Sunday, March 16, 2014

You Say ToMAYto, I Say ToMAHto...

This post is the responsibility of a former student and dedicated reader of this blog. Árpád sent me an e-mail yesterday after reading the post on the rosette. 

He wrote (edited):

"What caught my attention was your usage of rosette for what we call kokárda in Hungarian. I am wearing one right now...but this one object, the kokárda, is special and dear to most of us. Therefore, I really want to know what it is called in English, which is similarly dear... to my heart. I had been under the assumption that cockade was the correct term, but you did not use it once. In your post, you kept referring to it as a rosette, which made me wonder whether the term I had known was incorrect. I have looked up both cockade and rosette, but the definitions I found were too vague. Luckily, you know the object I am talking about, so please help me decide whether cockade or rosette describes Hungarian kokárda better."

This made me wonder.

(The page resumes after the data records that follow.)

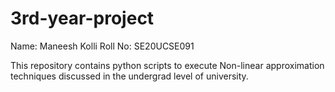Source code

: # 3rd-year-project
Name: Maneesh Kolli
Roll No: SE20UCSE091


This repository contains python scripts to execute Non-linear approximation techniques discussed in the undergrad level of university.
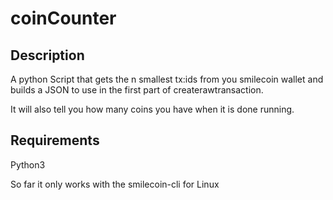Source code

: # coinCounter

## Description
 A python Script that gets the n smallest tx:ids from you smilecoin wallet and builds a JSON to use in the first part of createrawtransaction. 
 
 It will also tell you how many coins you have when it is done running.

## Requirements
 Python3
 
 So far it only works with the smilecoin-cli for Linux
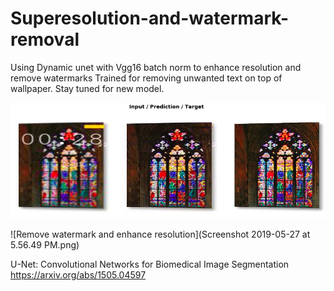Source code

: # Superesolution-and-watermark-removal
Using Dynamic unet with Vgg16 batch norm to enhance resolution and remove watermarks
Trained for removing unwanted text on top of wallpaper.
Stay tuned for new model.

![Improved details (Left generated) (Right original)](photo_2019-05-27_17-58-35.jpg)

![Remove watermark and enhance resolution](Screenshot 2019-05-27 at 5.56.49 PM.png)


U-Net: Convolutional Networks for Biomedical Image Segmentation
https://arxiv.org/abs/1505.04597

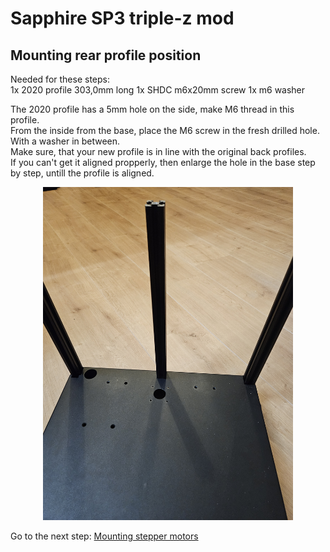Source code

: 
# Sapphire SP3 triple-z mod

## Mounting rear profile position
Needed for these steps: <br>
1x 2020 profile 303,0mm long
1x SHDC m6x20mm screw
1x m6 washer

The 2020 profile has a 5mm hole on the side, make M6 thread in this profile. <br>
From the inside from the base, place the M6 screw in the fresh drilled hole. With a washer in between. <br>
Make sure, that your new profile is in line with the original back profiles. <br>
If you can't get it aligned propperly, then enlarge the hole in the base step by step, untill the profile is aligned. <br>
<p align="center">
  <img width="400" src="../pictures/20240104_095440.jpg">
</p>

Go to the next step: <a href="../step6_rear_drilling/readme.md">Mounting stepper motors</a>
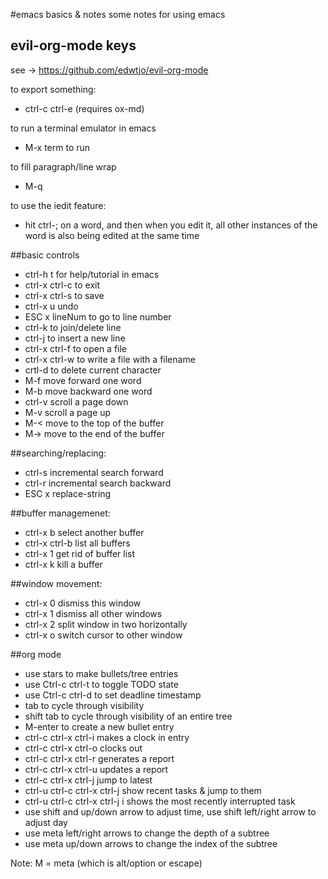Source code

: #emacs basics & notes
some notes for using emacs

## evil-org-mode keys
see -> https://github.com/edwtjo/evil-org-mode

to export something:
* ctrl-c ctrl-e (requires ox-md)

to run a terminal emulator in emacs
* M-x term to run 

to fill paragraph/line wrap
* M-q

to use the iedit feature:
* hit ctrl-; on a word, and then when you edit it, all other instances of the word is also being edited at the same time

##basic controls  
  * ctrl-h t for help/tutorial in emacs
  * ctrl-x ctrl-c to exit
  * ctrl-x ctrl-s to save
  * ctrl-x u undo
  * ESC x lineNum to go to line number
  * ctrl-k to join/delete line
  * ctrl-j to insert a new line
  * ctrl-x ctrl-f to open a file
  * ctrl-x ctrl-w to write a file with a filename
  * crtl-d to delete current character
  * M-f move forward one word
  * M-b move backward one word
  * ctrl-v scroll a page down
  * M-v scroll a page up
  * M-< move to the top of the buffer
  * M-> move to the end of the buffer

##searching/replacing:
  * ctrl-s incremental search forward
  * ctrl-r incremental search backward
  * ESC x replace-string
  
##buffer managemenet:
  * ctrl-x b select another buffer
  * ctrl-x ctrl-b list all buffers
  * ctrl-x 1 get rid of buffer list
  * ctrl-x k kill a buffer
  
##window movement:
  * ctrl-x 0 dismiss this window
  * ctrl-x 1 dismiss all other windows
  * ctrl-x 2 split window in two horizontally
  * ctrl-x o switch cursor to other window

##org mode
  * use stars to make bullets/tree entries
  * use Ctrl-c ctrl-t to toggle TODO state
  * use Ctrl-c ctrl-d to set deadline timestamp
  * tab to cycle through visibility
  * shift tab to cycle through visibility of an entire tree
  * M-enter to create a new bullet entry
  * ctrl-c ctrl-x ctrl-i makes a clock in entry
  * ctrl-c ctrl-x ctrl-o clocks out
  * ctrl-c ctrl-x ctrl-r generates a report
  * ctrl-c ctrl-x ctrl-u updates a report
  * ctrl-c ctrl-x ctrl-j jump to latest
  * ctrl-u ctrl-c ctrl-x ctrl-j show recent tasks & jump to them
  * ctrl-u ctrl-c ctrl-x ctrl-j i shows the most recently interrupted task
  * use shift and up/down arrow to adjust time, use shift left/right arrow to adjust day
  * use meta left/right arrows to change the depth of a subtree 
  * use meta up/down arrows to change the index of the subtree

Note: M = meta (which is alt/option or escape)
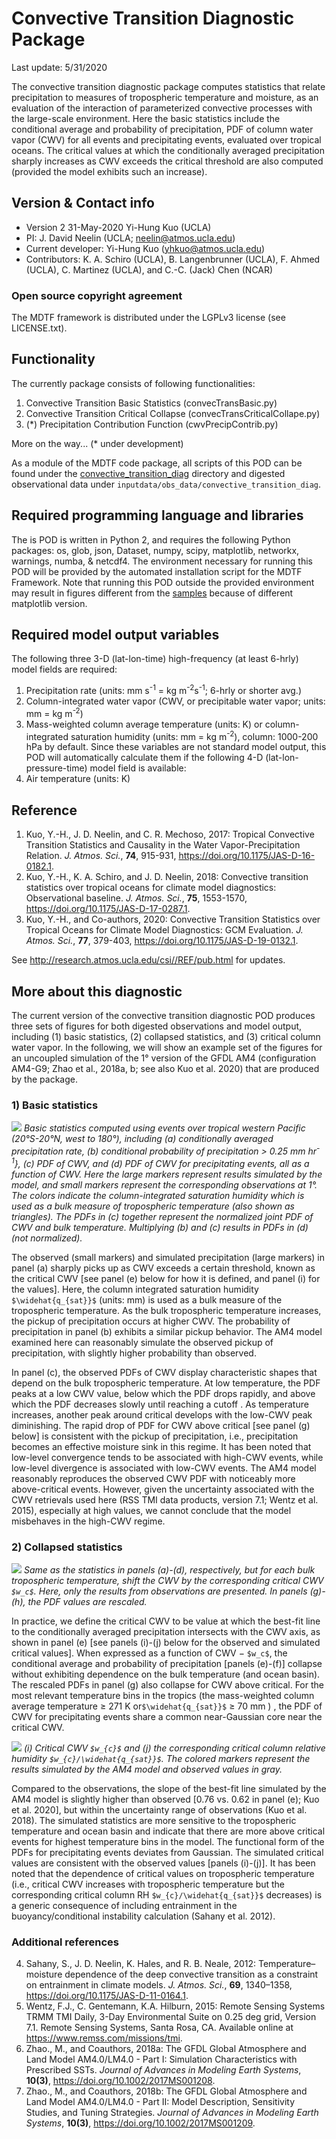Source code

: # Convective Transition Diagnostic Package

Last update: 5/31/2020

The convective transition diagnostic package computes statistics that relate precipitation to measures of tropospheric temperature and moisture, as an evaluation of the interaction of parameterized convective processes with the large-scale environment. Here the basic statistics include the conditional average and probability of precipitation, PDF of column water vapor (CWV) for all events and precipitating events, evaluated over tropical oceans. The critical values at which the conditionally averaged precipitation sharply increases as CWV exceeds the critical threshold are also computed (provided the model exhibits such an increase).

## Version & Contact info

- Version 2 31-May-2020 Yi-Hung Kuo (UCLA)
- PI: J. David Neelin (UCLA; neelin@atmos.ucla.edu)
- Current developer: Yi-Hung Kuo (yhkuo@atmos.ucla.edu)
- Contributors: K. A. Schiro (UCLA), B. Langenbrunner (UCLA), F. Ahmed (UCLA), C. Martinez (UCLA), and C.-C. (Jack) Chen (NCAR)

### Open source copyright agreement

The MDTF framework is distributed under the LGPLv3 license (see LICENSE.txt). 

## Functionality

The currently package consists of following functionalities:

1. Convective Transition Basic Statistics (convecTransBasic.py)
2. Convective Transition Critical Collapse (convecTransCriticalCollape.py)
3. (\*) Precipitation Contribution Function (cwvPrecipContrib.py)

More on the way... (\* under development)

As a module of the MDTF code package, all scripts of this POD can be found under the [convective_transition_diag](https://github.com/NOAA-GFDL/MDTF-diagnostics/tree/main/var_code/convective_transition_diag) directory and digested observational data under `inputdata/obs_data/convective_transition_diag`.

## Required programming language and libraries

The is POD is written in Python 2, and requires the following Python packages: os, glob, json, Dataset, numpy, scipy, matplotlib, networkx, warnings, numba, & netcdf4. The environment necessary for running this POD will be provided by the automated installation script for the MDTF Framework. Note that running this POD outside the provided environment may result in figures different from the [samples](http://www.cgd.ucar.edu/cms/bundy/Projects/diagnostics/mdtf/mdtf_figures/MDTF_QBOi.EXP1.AMIP.001.save/convective_transition_diag/convective_transition_diag.html) because of different matplotlib version.

## Required model output variables

The following three 3-D (lat-lon-time) high-frequency (at least 6-hrly) model fields are required:
1. Precipitation rate (units: mm s<sup>-1</sup> = kg m<sup>-2</sup>s<sup>-1</sup>; 6-hrly or shorter avg.)
2. Column-integrated water vapor (CWV, or precipitable water vapor; units: mm = kg m<sup>-2</sup>)
3. Mass-weighted column average temperature (units: K) or column-integrated saturation humidity (units: mm = kg m<sup>-2</sup>), column: 1000-200 hPa by default. Since these variables are not standard model output, this POD will automatically calculate them if the following 4-D (lat-lon-pressure-time) model field is available:
4. Air temperature (units: K)

## Reference

1. Kuo, Y.-H., J. D. Neelin, and C. R. Mechoso, 2017: Tropical Convective Transition Statistics and Causality in the Water Vapor-Precipitation Relation. *J. Atmos. Sci.*, **74**, 915-931, https://doi.org/10.1175/JAS-D-16-0182.1.
2. Kuo, Y.-H., K. A. Schiro, and J. D. Neelin, 2018: Convective transition statistics over tropical oceans for climate model diagnostics: Observational baseline. *J. Atmos. Sci.*, **75**, 1553-1570, https://doi.org/10.1175/JAS-D-17-0287.1.
3. Kuo, Y.-H., and Co-authors, 2020: Convective Transition Statistics over Tropical Oceans for Climate Model Diagnostics: GCM Evaluation. *J. Atmos. Sci.*, **77**, 379-403, https://doi.org/10.1175/JAS-D-19-0132.1.

See http://research.atmos.ucla.edu/csi//REF/pub.html for updates.

## More about this diagnostic

The current version of the convective transition diagnostic POD produces three sets of figures for both digested observations and model output, including (1) basic statistics, (2) collapsed statistics, and (3) critical column water vapor. In the following, we will show an example set of the figures for an uncoupled simulation of the 1° version of the GFDL AM4 (configuration AM4-G9; Zhao et al., 2018a, b; see also Kuo et al. 2020) that are produced by the package.

### 1) Basic statistics
![](convective_transition_diag_fig1.png)
*Basic statistics computed using events over tropical western Pacific (20°S-20°N, west to 180°), including (a) conditionally averaged precipitation rate, (b) conditional probability of precipitation > 0.25 mm hr<sup>-1</sup>}, (c) PDF of CWV, and (d) PDF of CWV for precipitating events, all as a function of CWV. Here the large markers represent results simulated by the model, and small markers represent the corresponding observations at 1°. The colors indicate the column-integrated saturation humidity which is used as a bulk measure of tropospheric temperature (also shown as triangles). The PDFs in (c) together represent the normalized joint PDF of CWV and bulk temperature. Multiplying (b) and (c) results in PDFs in (d) (not normalized).*

The observed (small markers) and simulated precipitation (large markers) in panel (a) sharply picks up as CWV exceeds a certain threshold, known as the critical CWV \[see panel (e) below for how it is defined, and panel (i) for the values\]. Here, the column integrated saturation humidity `$\widehat{q_{sat}}$` (units: mm) is used as a bulk measure of the tropospheric temperature. As the bulk tropospheric temperature increases, the pickup of precipitation occurs at higher CWV. The probability of precipitation in panel (b) exhibits a similar pickup behavior. The AM4 model examined here can reasonably simulate the observed pickup of precipitation, with slightly higher probability than observed.

In panel (c), the observed PDFs of CWV display characteristic shapes that depend on the bulk tropospheric temperature. At low temperature, the PDF peaks at a low CWV value, below which the PDF drops rapidly, and above which the PDF decreases slowly until reaching a cutoff . As temperature increases, another peak around critical develops with the low-CWV peak diminishing. The rapid drop of PDF for CWV above critical \[see panel (g) below\] is consistent with the pickup of precipitation, i.e., precipitation becomes an effective moisture sink in this regime. It has been noted that low-level convergence tends to be associated with high-CWV events, while low-level divergence is associated with low-CWV events. The AM4 model reasonably reproduces the observed CWV PDF with noticeably more above-critical events. However, given the uncertainty associated with the CWV retrievals used here (RSS TMI data products, version 7.1; Wentz et al. 2015), especially at high values, we cannot conclude that the model misbehaves in the high-CWV regime.

### 2) Collapsed statistics

![](convective_transition_diag_fig2.png)
*Same as the statistics in panels (a)-(d), respectively, but for each bulk tropospheric temperature, shift the CWV by the corresponding critical CWV `$w_c$`. Here, only the results from observations are presented. In panels (g)-(h), the PDF values are rescaled.*

In practice, we define the critical CWV to be value at which the best-fit line to the conditionally averaged precipitation intersects with the CWV axis, as shown in panel (e) \[see panels (i)-(j) below for the observed and simulated critical values\]. When expressed as a function of CWV − `$w_c$`, the conditional average and probability of precipitation \[panels (e)-(f)\] collapse without exhibiting dependence on the bulk temperature (and ocean basin). The rescaled PDFs in panel (g) also collapse for CWV above critical. For the most relevant temperature bins in the tropics (the mass-weighted column average temperature ≥ 271 K or`$\widehat{q_{sat}}$` ≥ 70 mm ) , the PDF of CWV for precipitating events share a common near-Gaussian core near the critical CWV.

![](convective_transition_diag_fig3.png)
*(i) Critical CWV `$w_{c}$` and (j) the corresponding critical column relative humidity `$w_{c}/\widehat{q_{sat}}$`. The colored markers represent the results simulated by the AM4 model and observed values in gray.*

Compared to the observations, the slope of the best-fit line simulated by the AM4 model is slightly higher than observed \[0.76 vs. 0.62 in panel (e); Kuo et al. 2020\], but within the uncertainty range of observations (Kuo et al. 2018). The simulated statistics are more sensitive to the tropospheric temperature and ocean basin and indicate that there are more above critical events for highest temperature bins in the model. The functional form of the PDFs for precipitating events deviates from Gaussian. The simulated critical values are consistent with the observed values \[panels (i)-(j)\]. It has been noted that the dependence of critical values on tropospheric temperature (i.e., critical CWV increases with tropospheric temperature but the corresponding critical column RH `$w_{c}/\widehat{q_{sat}}$` decreases) is a generic consequence of including entrainment in the buoyancy/conditional instability calculation (Sahany et al. 2012).

### Additional references

4. Sahany, S., J. D. Neelin, K. Hales, and R. B. Neale, 2012: Temperature–moisture dependence of the deep convective transition as a constraint on entrainment in climate models. *J. Atmos. Sci.*, **69**, 1340–1358, https://doi.org/10.1175/JAS-D-11-0164.1.
5. Wentz, F.J., C. Gentemann, K.A. Hilburn, 2015: Remote Sensing Systems TRMM TMI Daily, 3-Day Environmental Suite on 0.25 deg grid, Version 7.1. Remote Sensing Systems, Santa Rosa, CA. Available online at https://www.remss.com/missions/tmi.
6. Zhao., M., and Coauthors, 2018a: The GFDL Global Atmosphere and Land Model AM4.0/LM4.0 - Part I: Simulation Characteristics with Prescribed SSTs. *Journal of Advances in Modeling Earth Systems*, **10(3)**, https://doi.org/10.1002/2017MS001208.
7. Zhao., M., and Coauthors, 2018b: The GFDL Global Atmosphere and Land Model AM4.0/LM4.0 - Part II: Model Description, Sensitivity Studies, and Tuning Strategies. *Journal of Advances in Modeling Earth Systems*, **10(3)**, https://doi.org/10.1002/2017MS001209.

I had never heard of cockade, but it did send my thoughts wandering. This is what transpired after his question. I used Google images for both words and the results were almost identical. However, this did not answer the question and left me curious. I had wondered if my education had purposefully denied me knowledge of the term cockade, at least referencing this in this manner.

Last night I asked Ron if he had ever heard of a cockade. He hadn’t. I told him about the question and he reminded me of something that happened on Friday. We were out shopping with an American Fulbright professor, Andi Mitnick, who is teaching at a Budapest university for the semester. We stopped in a little shop where the woman makes all that is sold in the store. She also has the Hungarian rosettes. Andi, who had no idea of the association with the holiday, pointed to them and said “Oh, look! Hungarian rosettes.” The woman said the name in Hungarian and her husband said in English “No, they are cockades.” None of us thought to question the English difference.

Today I found this reference at the site here: “A cockade isn’t a term we often hear in the 21st century, but my research shows that they’ve been popular since the mid 1500’s.” 



Merriam Webster defines cockade as
- an ornament (as a rosette) usually worn on a hat as a badge
Origin of cockade: modification of French cocarde, from feminine of cocard vain, from coq cock, from Old French coc, of imitative origin. First Known Use: 1709


The dictionary's definition for a rosette is here.

However, it was the Britannica that was additionally helpful. See the reference here.

cockade, French cocarde ,  a bow or knot of ribbons worn in the hat.
-Though originally ornamental, cockades soon came to be used to broadcast identification with such various organizations as a political party, a military unit, or a household (in the form of livery). -During the French Revolution the partisans of the new order wore a blue, white, and red cockade adopted from the colours of the royal family and the city of Paris. Later, French émigrés fighting against the Revolution assumed white, orange, or black and yellow cockades, depending upon the nationality of the army in which they were serving.
-In the armed forces, cockades went out of use when the army and navy ceased wearing cocked hats. A leather cockade, however, survived in the headgear of many liveried coachmen and chauffeurs.